▶ TASK TO CARRY OUT
Pictures in the entries below are excluded; copy only the lines from the one containing "bicycle, 1.33" to the one containing "the bare tree at point (166, 60), 21.02", both included.

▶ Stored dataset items
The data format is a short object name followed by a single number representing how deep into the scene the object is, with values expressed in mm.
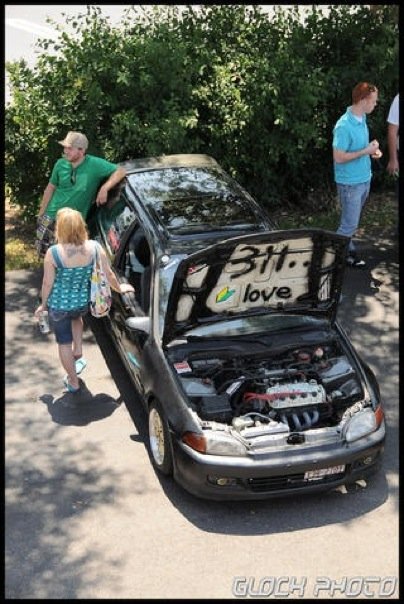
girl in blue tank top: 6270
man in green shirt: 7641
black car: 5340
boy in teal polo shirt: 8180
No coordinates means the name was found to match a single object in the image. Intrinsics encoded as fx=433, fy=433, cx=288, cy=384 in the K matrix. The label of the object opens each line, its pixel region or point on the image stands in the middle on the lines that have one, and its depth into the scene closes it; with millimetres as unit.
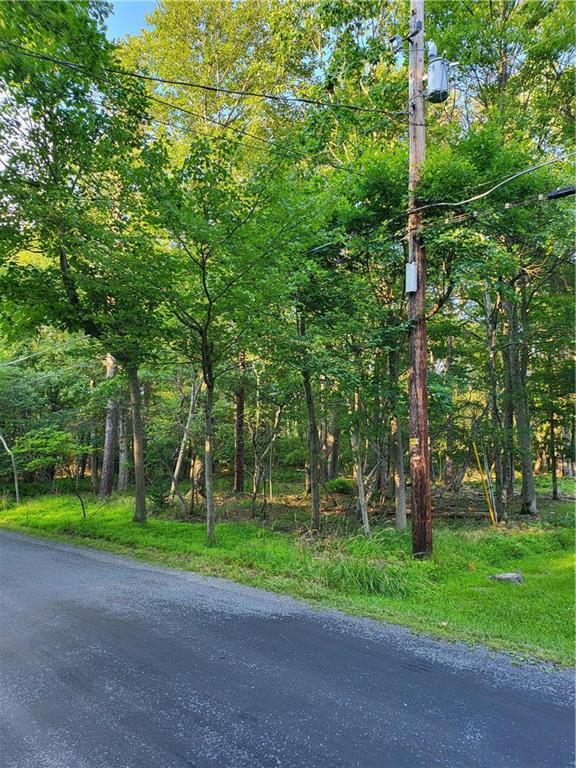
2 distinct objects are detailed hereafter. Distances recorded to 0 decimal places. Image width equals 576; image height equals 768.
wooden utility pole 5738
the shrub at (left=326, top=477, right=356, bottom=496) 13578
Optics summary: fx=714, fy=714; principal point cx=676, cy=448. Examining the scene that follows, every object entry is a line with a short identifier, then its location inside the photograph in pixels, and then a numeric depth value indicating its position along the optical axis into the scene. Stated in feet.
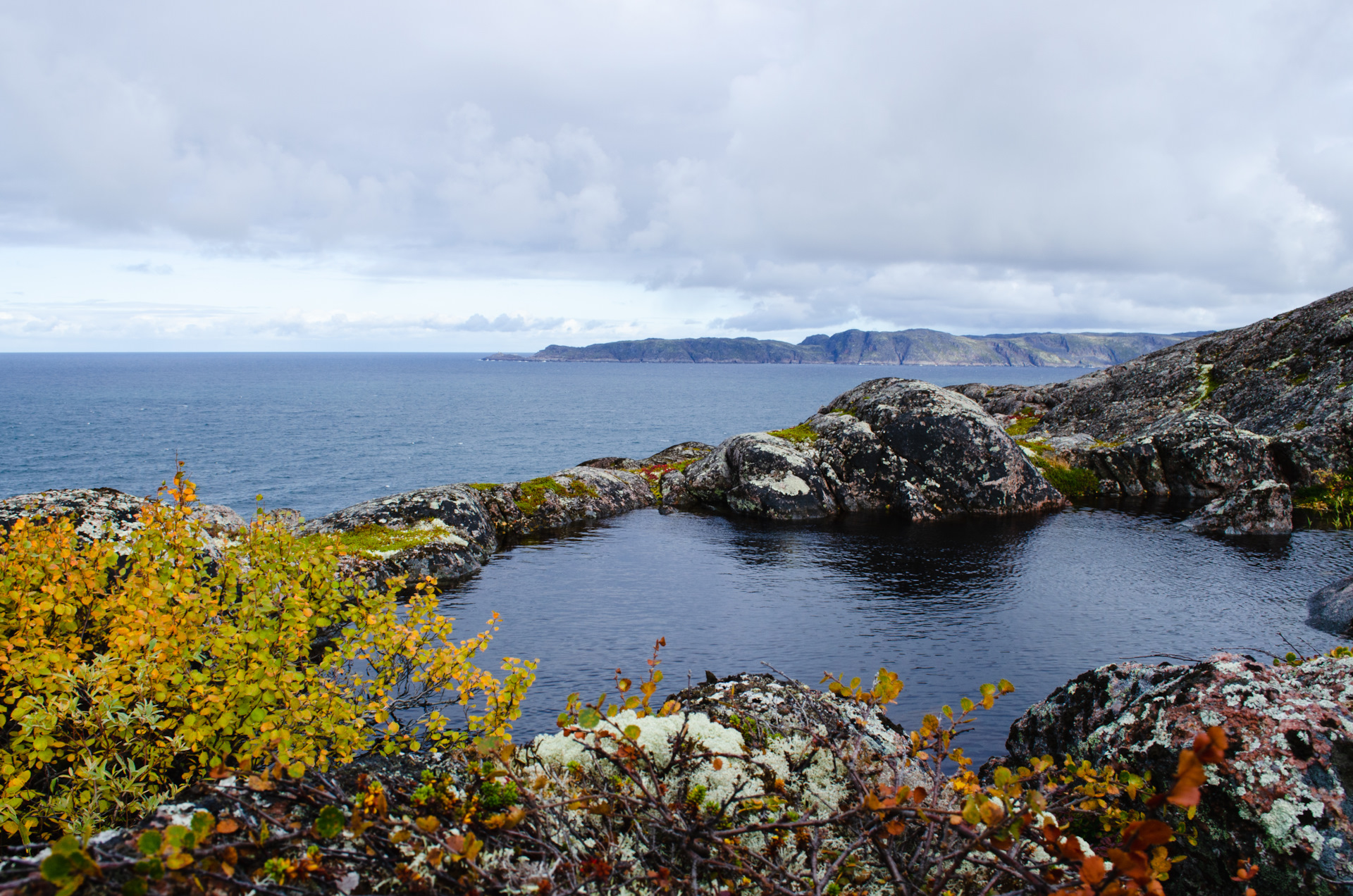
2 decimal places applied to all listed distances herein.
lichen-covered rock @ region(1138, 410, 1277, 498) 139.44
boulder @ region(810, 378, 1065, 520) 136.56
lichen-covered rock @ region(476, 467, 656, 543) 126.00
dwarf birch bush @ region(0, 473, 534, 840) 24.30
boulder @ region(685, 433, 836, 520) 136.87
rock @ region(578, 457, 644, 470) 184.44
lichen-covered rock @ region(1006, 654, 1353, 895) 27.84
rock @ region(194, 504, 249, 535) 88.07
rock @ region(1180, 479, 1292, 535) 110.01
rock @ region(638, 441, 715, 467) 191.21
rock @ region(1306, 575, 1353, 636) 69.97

--

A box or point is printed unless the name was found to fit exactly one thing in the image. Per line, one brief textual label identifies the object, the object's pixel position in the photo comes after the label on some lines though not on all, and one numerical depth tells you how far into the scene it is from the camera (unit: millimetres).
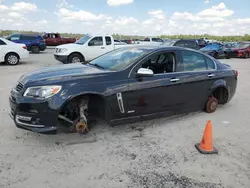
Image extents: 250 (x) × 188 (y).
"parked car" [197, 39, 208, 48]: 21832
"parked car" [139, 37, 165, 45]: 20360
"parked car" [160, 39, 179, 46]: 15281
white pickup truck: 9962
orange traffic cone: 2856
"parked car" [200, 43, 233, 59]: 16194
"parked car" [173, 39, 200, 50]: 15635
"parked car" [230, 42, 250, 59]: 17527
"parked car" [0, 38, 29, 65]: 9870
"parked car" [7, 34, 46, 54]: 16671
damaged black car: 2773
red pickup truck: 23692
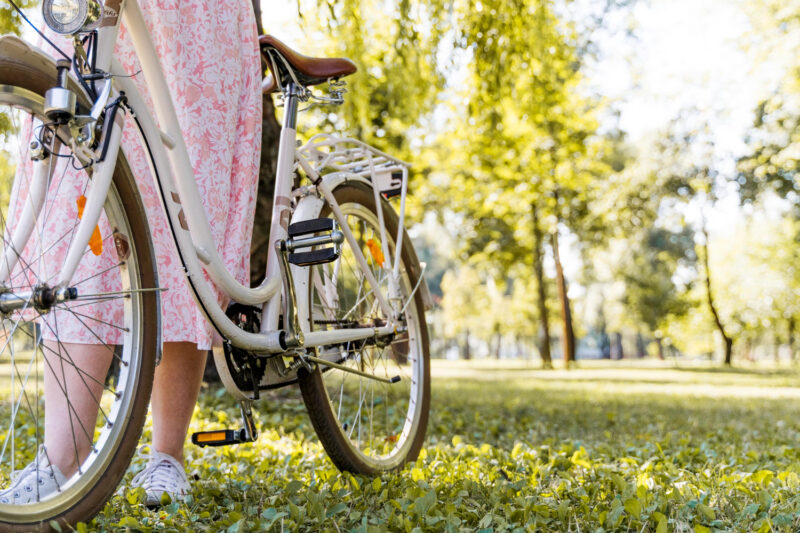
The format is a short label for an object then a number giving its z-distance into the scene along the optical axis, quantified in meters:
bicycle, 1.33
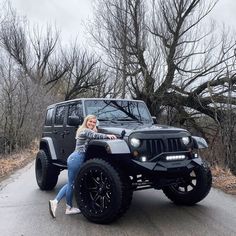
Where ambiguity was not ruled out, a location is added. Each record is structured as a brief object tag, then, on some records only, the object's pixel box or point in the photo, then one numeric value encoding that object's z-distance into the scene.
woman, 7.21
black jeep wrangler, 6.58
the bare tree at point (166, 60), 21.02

▶ REPLY
bicycle, 1.33
Where ambiguity was not ruled out, a location is added. Each record is structured as a brief object tag, then, on some records only, the object's pixel box or point in the photo, then one numeric value encoding that object's z-distance into the scene.
woman, 7.21
black jeep wrangler, 6.58
the bare tree at point (166, 60), 21.02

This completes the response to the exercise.